1. ¹Division of Molecular Carcinogenesis, Center for Neurological Diseases and Cancer, Nagoya University Graduate School of Medicine, Nagoya, Aichi, Japan
2. ²Division of Molecular Oncology, Aichi Cancer Center Research Institute, Nagoya, Aichi, Japan
3. ³Department of Internal Medicine and Molecular Science, Nagoya City University Graduate School of Medical Sciences, Nagoya, Aichi, Japan

Correspondence: Dr T Takahashi, Division of Molecular Carcinogenesis, Center for Neurological Diseases and Cancer, Nagoya University Graduate School of Medicine, 65 Tsurumai-cho, Showa-ku, Nagoya, Aichi 466-8550, Japan. E-mail: tak@med.nagoya-u.ac.jp

⁴These authors contributed equally to the present study

⁵Current address: Cellseed Inc., Shinjuku-ku, Tokyo, Japan

⁶Current address: Sidney Kimmel Comprehensive Cancer Center, Johns Hopkins University, Baltimore, MD, USA

Received 27 April 2005; Revised 30 June 2005; Accepted 4 July 2005; Published online 12 September 2005.

Abstract

The c-jun oncogene is frequently overexpressed in non-small-cell lung cancers (NSCLC), but its functional involvement in lung cancer development has not been clearly elucidated. In this study, we found that among the immediate-early serum responsible genes, exemplified by c-jun, c-fos and c-myc, induction of c-jun in a human bronchial epithelial cell line, BEAS-2B, was dependent on anchorage, in contrast to clear induction of c-fos and c-myc under both anchorage-dependent and -independent conditions. In fact, forced expression of c-jun in BEAS-2B cells significantly increased cell viability and colony formation in soft agar. Furthermore, we also found that such anchorage-dependent regulation of c-jun was lost in a significant fraction of human lung cancer cell lines.
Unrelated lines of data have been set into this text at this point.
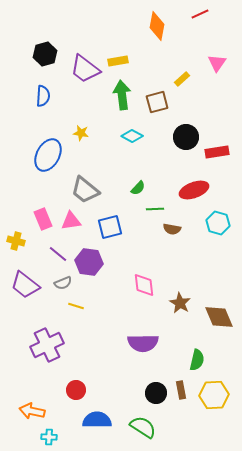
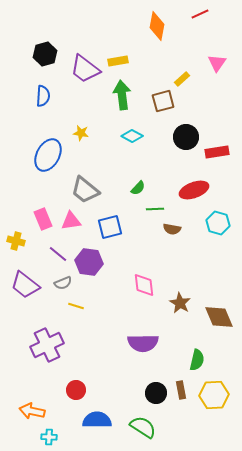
brown square at (157, 102): moved 6 px right, 1 px up
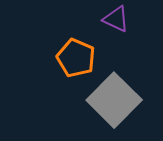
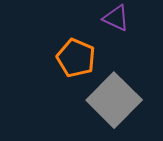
purple triangle: moved 1 px up
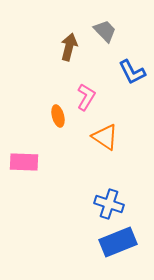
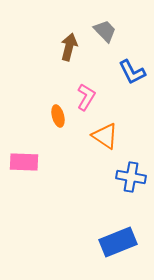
orange triangle: moved 1 px up
blue cross: moved 22 px right, 27 px up; rotated 8 degrees counterclockwise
Interestingly, suppressed anchorage-independent but not anchorage-dependent growth was noted by constitutive expression of a dominant-negative c-jun mutant in a lung cancer cell line showing dysregulated and sustained c-jun expression in the absence of anchorage. These findings suggest that dysregulated c-jun expression may be involved in the acquisition of anchorage independence in the process of human lung carcinogenesis.